やること —
• 1. 静岡県観光協会の定時総会に関する文章を2文で要約すること。
• 2. 静岡県観光協会の定時総会に関する文章の続きを、最後の文の後から書くこと。

提供された文章 —
§ §
「平成16年度の静岡県観光協会の定時総会」
2004.5.26

 初夏の風がさわやかな5月26日、東静岡駅前のグランシップ11階において、平成16年度の静岡県観光協会の定時総会が開催されました。
 私は、富士宮市観光協会を代表して毎年参加していますが、いつものように形式的で、何の議論もなくシャンシャンと拍手をして、進行して行くことに何か物足りなさを感じていました。
 静岡県と言えば、富士山・伊豆・奧大井、そして浜名湖と自然の宝庫であるばかりでなく、400年余り前に、徳川家康が宿駅制度をつくると、弥次さん、喜多さんで有名な東海道膝栗毛など、京都から江戸まで人々が往来して、時代をかけ抜け、歴史の舞台となりました。
 そんなわけで、観光立県として全国で5本の指に入り、年間1億2000万人の観光入込客を受け入れています。
 ところが、この10年大きな異変が起きて、観光立県・静岡も安穏してはいられない状態が続いています。
 例えば、温泉と言えば伊豆、伊豆と言えば温泉でしたが、今や全国どこへ行っても温泉ブームで、伊豆が特別ではなくなってしまいました。
 かつて、県内入込客の半分、6000万人を受け入れていた温泉地伊豆は、今や4000万人を切ってしまったのです。
 これは、伊豆の温泉場の人達が努力をしていないのではなく、人々の観光ニーズが変わってしまったのです。しかも、男性中心の物見遊山な旅行から、女性やシルバーの人々など、体を癒し、心からゆったりくつろげる空間を求めたり、地域の眠っている歴史や文化を訪ねる体験的な学び等々、より人間らしく余暇を楽しむ生活文化型に変わってきました。
 
 正に、時代はニーズだと思います。
§ §
提供された記録 —
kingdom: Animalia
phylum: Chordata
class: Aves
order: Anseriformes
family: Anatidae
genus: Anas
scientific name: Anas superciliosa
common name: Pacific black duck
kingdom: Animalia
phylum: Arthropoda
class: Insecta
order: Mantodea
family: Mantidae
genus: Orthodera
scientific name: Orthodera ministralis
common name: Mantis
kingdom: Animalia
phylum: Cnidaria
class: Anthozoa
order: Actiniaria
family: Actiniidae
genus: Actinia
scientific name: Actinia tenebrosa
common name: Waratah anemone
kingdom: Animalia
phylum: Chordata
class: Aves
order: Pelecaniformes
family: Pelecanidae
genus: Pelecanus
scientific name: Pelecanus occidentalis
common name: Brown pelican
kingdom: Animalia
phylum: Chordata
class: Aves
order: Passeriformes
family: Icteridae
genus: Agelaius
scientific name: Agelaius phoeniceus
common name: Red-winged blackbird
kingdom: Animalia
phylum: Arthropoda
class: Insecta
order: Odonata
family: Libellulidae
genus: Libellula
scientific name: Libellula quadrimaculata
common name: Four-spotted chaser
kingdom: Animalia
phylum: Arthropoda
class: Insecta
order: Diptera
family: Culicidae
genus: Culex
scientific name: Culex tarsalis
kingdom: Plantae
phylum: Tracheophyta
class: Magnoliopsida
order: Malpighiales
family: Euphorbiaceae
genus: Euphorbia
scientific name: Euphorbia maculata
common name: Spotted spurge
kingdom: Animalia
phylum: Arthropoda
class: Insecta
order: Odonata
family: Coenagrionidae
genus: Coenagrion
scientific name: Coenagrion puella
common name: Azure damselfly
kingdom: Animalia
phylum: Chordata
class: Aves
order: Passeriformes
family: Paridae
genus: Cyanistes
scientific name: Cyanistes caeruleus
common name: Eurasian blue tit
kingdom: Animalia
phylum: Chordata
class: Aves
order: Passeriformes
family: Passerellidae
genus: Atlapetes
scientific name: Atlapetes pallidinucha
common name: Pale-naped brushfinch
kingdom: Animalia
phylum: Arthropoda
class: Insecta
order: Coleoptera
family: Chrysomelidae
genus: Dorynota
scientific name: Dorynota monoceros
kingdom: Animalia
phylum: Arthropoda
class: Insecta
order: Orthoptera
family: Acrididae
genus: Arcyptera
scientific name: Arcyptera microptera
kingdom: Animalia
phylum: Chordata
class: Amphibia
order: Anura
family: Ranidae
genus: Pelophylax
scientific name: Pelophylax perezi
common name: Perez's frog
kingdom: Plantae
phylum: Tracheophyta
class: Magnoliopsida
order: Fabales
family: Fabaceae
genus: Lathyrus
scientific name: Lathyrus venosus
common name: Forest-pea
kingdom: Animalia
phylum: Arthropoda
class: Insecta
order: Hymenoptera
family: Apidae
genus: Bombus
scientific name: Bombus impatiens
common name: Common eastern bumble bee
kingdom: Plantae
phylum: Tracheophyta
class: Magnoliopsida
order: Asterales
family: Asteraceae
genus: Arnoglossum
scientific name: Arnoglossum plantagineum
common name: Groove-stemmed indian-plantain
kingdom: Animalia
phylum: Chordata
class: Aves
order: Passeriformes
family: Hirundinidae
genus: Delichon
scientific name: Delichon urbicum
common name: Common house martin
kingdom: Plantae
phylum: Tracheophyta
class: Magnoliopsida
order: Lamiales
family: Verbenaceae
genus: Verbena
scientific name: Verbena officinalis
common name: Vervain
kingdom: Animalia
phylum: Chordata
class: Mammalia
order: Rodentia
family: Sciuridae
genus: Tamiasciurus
§ §
課題ごとの結果 —
• 1. 2004年5月26日にグランシップ11階で開かれた静岡県観光協会の定時総会に、筆者は富士宮市観光協会の代表として参加したが、議論もなく形式的に進む様子に物足りなさを感じていた。観光立県として年間1億2000万人の観光入込客を受け入れてきた静岡県も、全国的な温泉ブームと観光ニーズの変化によって伊豆の入込客が6000万人から4000万人を切るまで減り、安穏としてはいられない状態が続いている。

• 2.
 冒頭、形式的で物足りないと私が言ったのは、このような時代の変化や人々のニーズに充分な議論をされているのだろうか、という不満と不信があるからです。
 それもそのはずです。県の観光協会ともなると、県の役職員、市町村の首長、地域の観光協会の会長、そして、大きな観光産業(ホテル・旅館・交通機関)の社長さんばかりで、ほとんどシニア・シルバーの方々です。
 私自身感じることは、その方々の意見だけですべて決定・進行していくというのではなく、より現場で活躍している人達の、「生の声・実態」に合った方針や施策が必要で、観光産業の体質改善が急がれていると思います。
 温泉について言えば、今はどこでも温泉が出るのです。その理由は、何メートル掘るかによるわけで、1000Mでも2000Mでも掘削する技術があるからです。
 その証拠には、富士山の麓では温泉は出ないというタブーを見事、時之栖の庄司さんが挑戦して、「花の湯」という温泉施設が富士宮にオープンしています。
 県の観光協会のことばかりを指摘するのではなく、次回は富士宮市の観光を分析したレポートを出しますのでお楽しみに!